▶ _Work order_: Return every line of the listing that includes the string "SQUARE".
++++ Input data
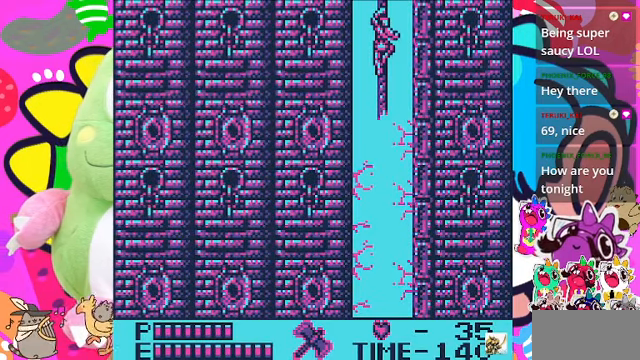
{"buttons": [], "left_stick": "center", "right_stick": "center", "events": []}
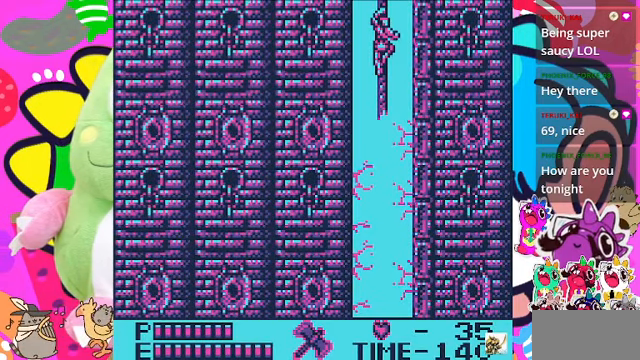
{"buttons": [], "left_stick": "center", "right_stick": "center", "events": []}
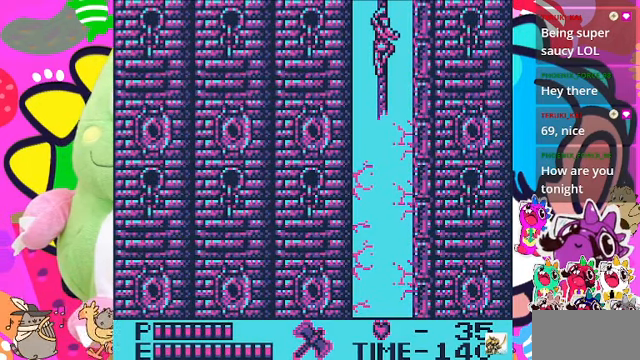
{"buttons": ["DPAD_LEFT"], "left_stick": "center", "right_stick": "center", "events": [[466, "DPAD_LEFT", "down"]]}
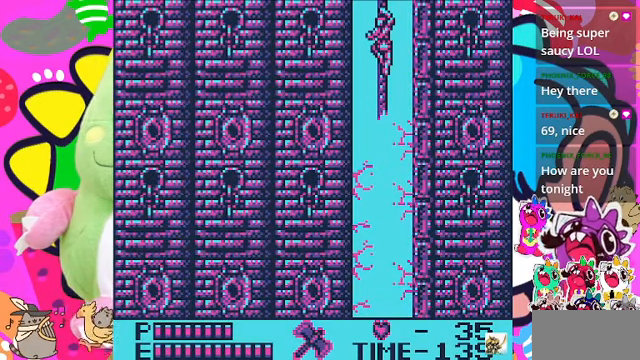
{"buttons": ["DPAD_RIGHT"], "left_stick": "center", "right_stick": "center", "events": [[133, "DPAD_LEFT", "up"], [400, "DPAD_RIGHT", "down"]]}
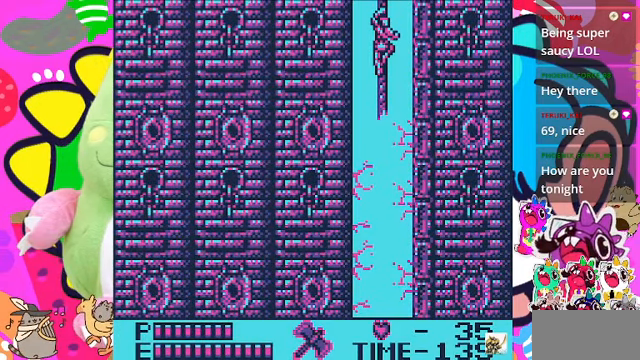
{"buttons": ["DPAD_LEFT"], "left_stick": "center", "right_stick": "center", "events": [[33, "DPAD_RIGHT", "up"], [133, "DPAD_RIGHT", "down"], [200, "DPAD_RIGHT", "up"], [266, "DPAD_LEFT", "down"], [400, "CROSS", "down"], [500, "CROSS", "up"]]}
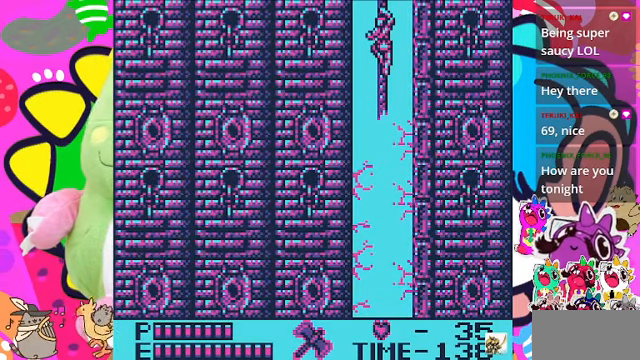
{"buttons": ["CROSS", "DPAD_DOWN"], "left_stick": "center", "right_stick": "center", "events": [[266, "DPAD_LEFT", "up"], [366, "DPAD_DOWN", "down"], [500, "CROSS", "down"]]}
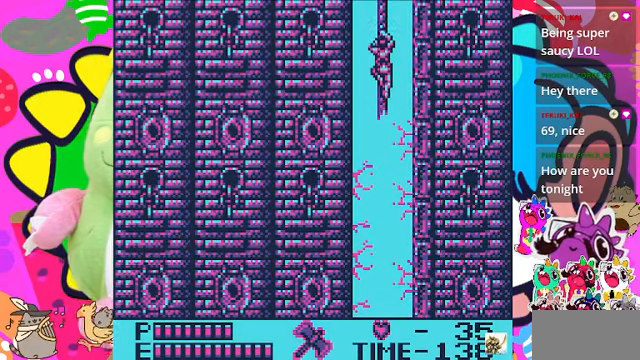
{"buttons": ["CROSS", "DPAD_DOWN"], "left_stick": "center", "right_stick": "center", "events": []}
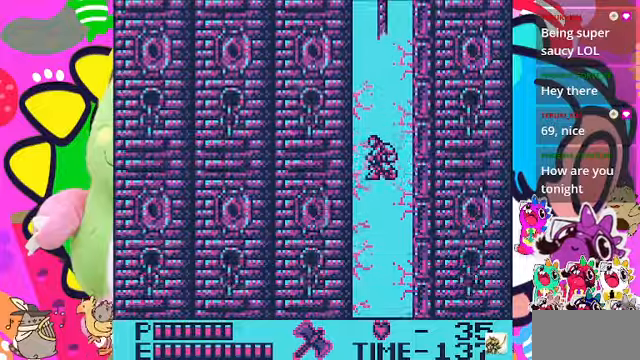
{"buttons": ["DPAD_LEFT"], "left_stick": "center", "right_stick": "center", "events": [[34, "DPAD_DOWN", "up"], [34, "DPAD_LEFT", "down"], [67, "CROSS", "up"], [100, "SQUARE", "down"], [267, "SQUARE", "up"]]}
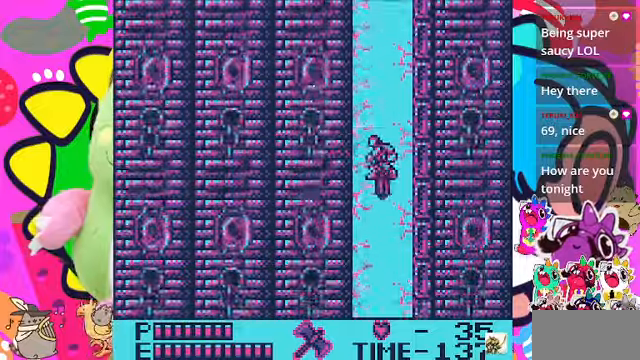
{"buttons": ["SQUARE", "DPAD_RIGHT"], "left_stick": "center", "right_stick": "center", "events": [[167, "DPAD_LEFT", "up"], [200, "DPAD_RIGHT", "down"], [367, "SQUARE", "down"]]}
++++++++
++++ Input data
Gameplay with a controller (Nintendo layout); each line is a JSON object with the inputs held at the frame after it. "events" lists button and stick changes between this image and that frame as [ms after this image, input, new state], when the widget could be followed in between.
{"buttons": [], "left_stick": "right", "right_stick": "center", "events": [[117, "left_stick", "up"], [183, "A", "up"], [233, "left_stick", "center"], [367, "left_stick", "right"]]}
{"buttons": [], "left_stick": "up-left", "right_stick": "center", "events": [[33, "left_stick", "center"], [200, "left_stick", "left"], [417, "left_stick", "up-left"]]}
++++++++
▶ _Answer to this task_:
{"buttons": ["DPAD_LEFT"], "left_stick": "center", "right_stick": "center", "events": [[34, "DPAD_DOWN", "up"], [34, "DPAD_LEFT", "down"], [67, "CROSS", "up"], [100, "SQUARE", "down"], [267, "SQUARE", "up"]]}
{"buttons": ["SQUARE", "DPAD_RIGHT"], "left_stick": "center", "right_stick": "center", "events": [[167, "DPAD_LEFT", "up"], [200, "DPAD_RIGHT", "down"], [367, "SQUARE", "down"]]}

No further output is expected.